Among the entries below, which lines include the string "buttons"? Show each one.

** RECORDS TO PROCESS follows **

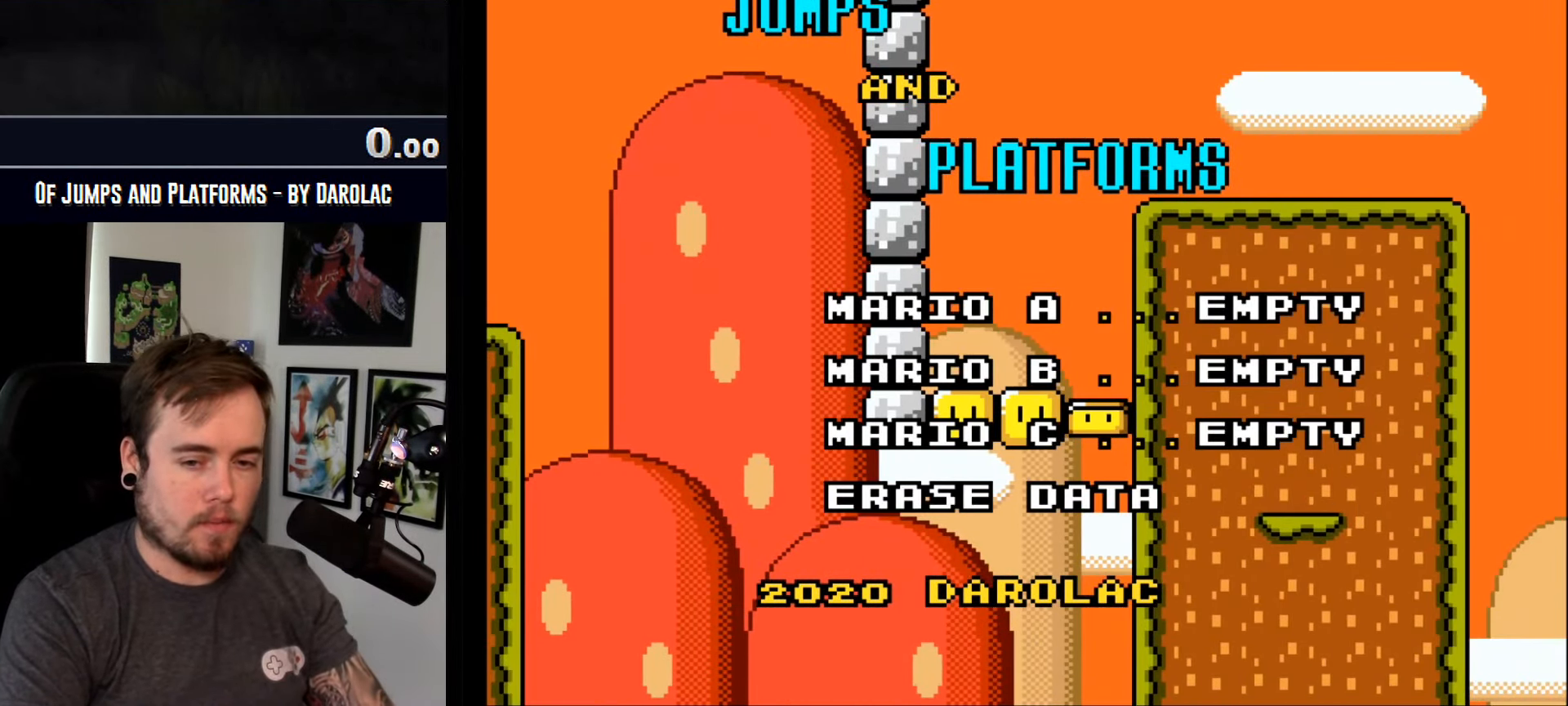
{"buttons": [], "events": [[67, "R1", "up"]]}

** End of RECORDS TO PROCESS **
** RECORDS TO PROCESS follows **

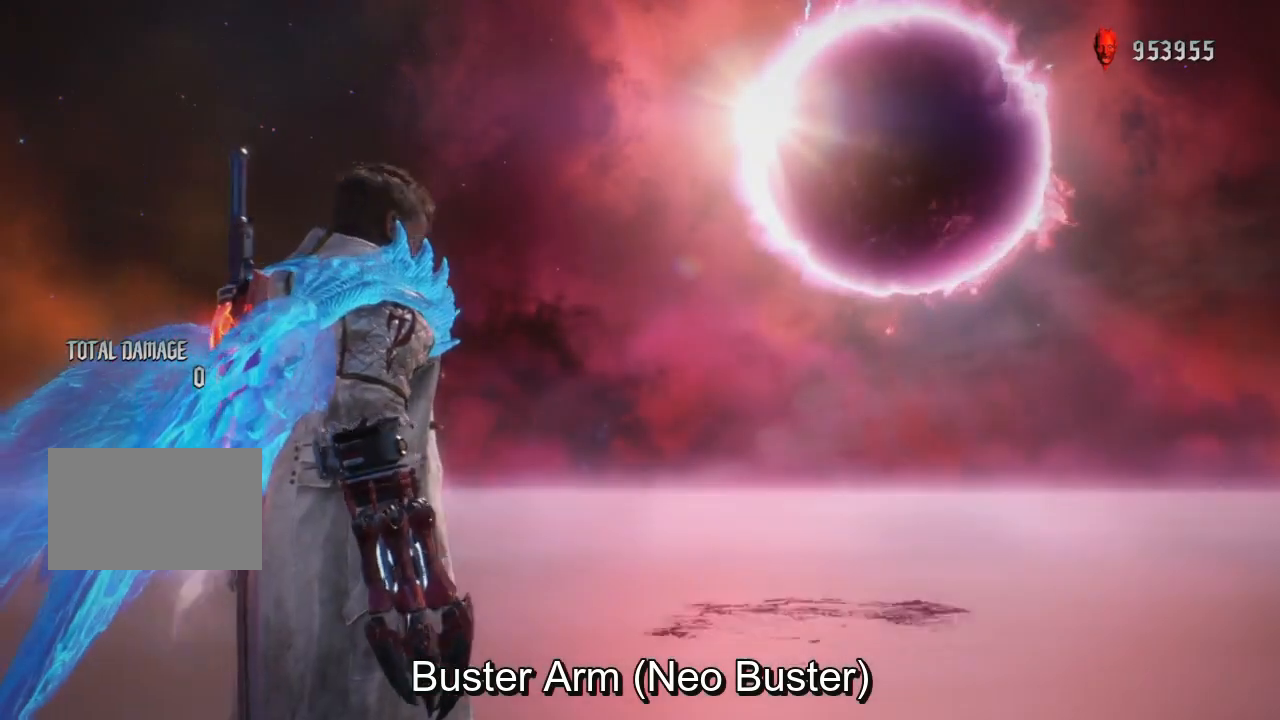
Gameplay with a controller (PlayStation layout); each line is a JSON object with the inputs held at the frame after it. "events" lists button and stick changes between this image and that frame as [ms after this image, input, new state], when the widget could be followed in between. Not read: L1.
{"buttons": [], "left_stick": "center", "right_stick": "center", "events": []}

** End of RECORDS TO PROCESS **

TASK SOLUTION.
{"buttons": [], "events": [[67, "R1", "up"]]}
{"buttons": [], "left_stick": "center", "right_stick": "center", "events": []}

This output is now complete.